- We Come in Peace in 2022
- Artist: Huma Bhabha
- Year: 2018
- Medium: Bronze and paint
- Location: Hirshhorn Museum and Sculpture Garden, Washington, DC

= We Come in Peace =

2018 sculptural installation by Huma Bhabha

We Come in Peace is a sculptural installation created in 2018 by Huma Bhabha, a New York–based Pakistani-American sculptor, originally commissioned for the Iris and B. Gerald Cantor Roof Garden of the Metropolitan Museum of Art. The original installation consisted of two sculptures, named We Come in Peace and Benaam, which means "nameless" in Urdu, and was first displayed from April to October 2018. We Come in Peace is a 12 ft tall standing figure, while Benaam is a 18 ft long figure lying prostrate.
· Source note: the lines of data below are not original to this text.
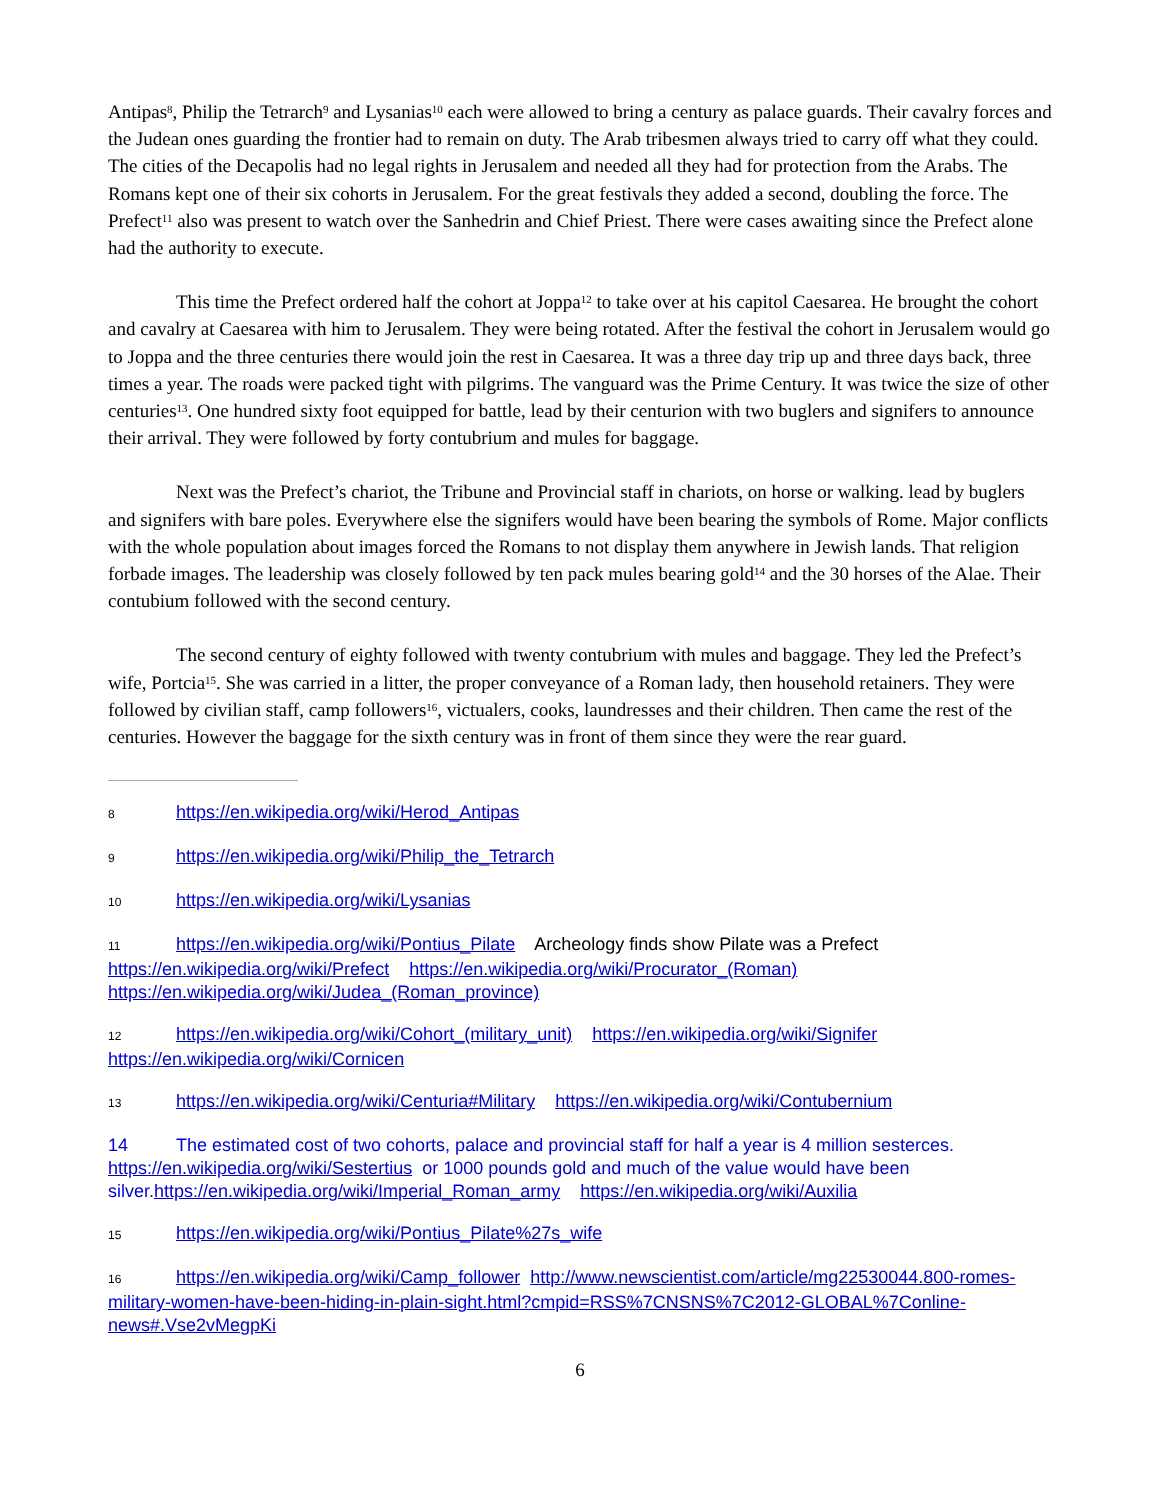Antipas<sup>8</sup>, Philip the Tetrarch<sup>9</sup> and Lysanias<sup>10</sup> each were allowed to bring a century as palace guards. Their cavalry forces and the Judean ones guarding the frontier had to remain on duty. The Arab tribesmen always tried to carry off what they could. The cities of the Decapolis had no legal rights in Jerusalem and needed all they had for protection from the Arabs. The Romans kept one of their six cohorts in Jerusalem. For the great festivals they added a second, doubling the force. The Prefect<sup>11</sup> also was present to watch over the Sanhedrin and Chief Priest. There were cases awaiting since the Prefect alone had the authority to execute.
This time the Prefect ordered half the cohort at Joppa<sup>12</sup> to take over at his capitol Caesarea. He brought the cohort and cavalry at Caesarea with him to Jerusalem. They were being rotated. After the festival the cohort in Jerusalem would go to Joppa and the three centuries there would join the rest in Caesarea. It was a three day trip up and three days back, three times a year. The roads were packed tight with pilgrims. The vanguard was the Prime Century. It was twice the size of other centuries<sup>13</sup>. One hundred sixty foot equipped for battle, lead by their centurion with two buglers and signifers to announce their arrival. They were followed by forty contubrium and mules for baggage.
Next was the Prefect’s chariot, the Tribune and Provincial staff in chariots, on horse or walking. lead by buglers and signifers with bare poles. Everywhere else the signifers would have been bearing the symbols of Rome. Major conflicts with the whole population about images forced the Romans to not display them anywhere in Jewish lands. That religion forbade images. The leadership was closely followed by ten pack mules bearing gold<sup>14</sup> and the 30 horses of the Alae. Their contubium followed with the second century.
The second century of eighty followed with twenty contubrium with mules and baggage. They led the Prefect’s wife, Portcia<sup>15</sup>. She was carried in a litter, the proper conveyance of a Roman lady, then household retainers. They were followed by civilian staff, camp followers<sup>16</sup>, victualers, cooks, laundresses and their children. Then came the rest of the centuries. However the baggage for the sixth century was in front of them since they were the rear guard.
8 https://en.wikipedia.org/wiki/Herod_Antipas
9 https://en.wikipedia.org/wiki/Philip_the_Tetrarch
10 https://en.wikipedia.org/wiki/Lysanias
11 https://en.wikipedia.org/wiki/Pontius_Pilate Archeology finds show Pilate was a Prefect https://en.wikipedia.org/wiki/Prefect https://en.wikipedia.org/wiki/Procurator_(Roman) https://en.wikipedia.org/wiki/Judea_(Roman_province)
12 https://en.wikipedia.org/wiki/Cohort_(military_unit) https://en.wikipedia.org/wiki/Signifer https://en.wikipedia.org/wiki/Cornicen
13 https://en.wikipedia.org/wiki/Centuria#Military https://en.wikipedia.org/wiki/Contubernium
14 The estimated cost of two cohorts, palace and provincial staff for half a year is 4 million sesterces. https://en.wikipedia.org/wiki/Sestertius or 1000 pounds gold and much of the value would have been silver.https://en.wikipedia.org/wiki/Imperial_Roman_army https://en.wikipedia.org/wiki/Auxilia
15 https://en.wikipedia.org/wiki/Pontius_Pilate%27s_wife
16 https://en.wikipedia.org/wiki/Camp_follower http://www.newscientist.com/article/mg22530044.800-romes-military-women-have-been-hiding-in-plain-sight.html?cmpid=RSS%7CNSNS%7C2012-GLOBAL%7Conline-news#.Vse2vMegpKi
6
The standing figure was acquired by the Hirshhorn Museum and Sculpture Garden in Washington, DC.

==Description==
The sculptures are made of clay, styrofoam, and cork, then cast in bronze to allow them to withstand the elements and look more demonic. The title of the installation makes reference to a 1951 film, The Day the Earth Stood Still. According to AM New York, Bhabha viewed the characters as cooperative, with We Come in Peace coming to aid Benaam, but arriving too late because Benaam has already died – though to her mind the latter might still "rise up ... [t]hings that you would not imagine might happen. That's the hope."

While Bhabha considers the work to be "very much an anti-war statement", she also wanted it to be multi-layered and open to a wide variety of interpretations. According to AM New York, the We Come in Peace sculpture is gender fluid.

== Critical reception ==
Scott Lynch of Gothamist, remarking on the pieces' diversity of inspiration, observed, "Both pieces allude to a wide swath of art history, from ancient African and Indian sculpture to contemporary works by the likes of Basquiat and David Hammons". He said that the sculptures created an "ominous but open-ended narrative, inviting visitors to explore their own thematic interpretations: subjugation and supplication, respect, fear, and/or adoration; social upheaval and displacement; gender, power, and 'memories of place.'"

Martha Schwendener of The New York Times described the installation as "a spare and unsettling sculptural installation", that "ripples" with associations of "colonization, invasion, imperialism". She suggests that the work invites the observer to consider the sheer strangeness of extraterrestrial or "post-humanity" lifeforms as they would likely be experienced by humankind, but that such encounters may ultimately offer the possibility of a "melding of cultures and aesthetics that might be harmonious rather than imperialist."

Describing the work as "eerie, other, unnerving, ambiguous, even alarming", Jerry Saltz for Vulture saw the work as a critique of the West: its "vivisected, gouged idol covered in blotchy graffiti could be from any photograph seen daily of the mayhem in the Middle East, just part of the carnage, interventions, and wars [Bhabha] has called a 'systematic demonization and humiliation of the people and their ancient and present Islamic cultures' ... [h]er Met installation is a vivid rebuke of what the West says to all the cultures it invades: We come in peace." He assessed the work as "among the best Met roof sculpture installations since the program began in 1987."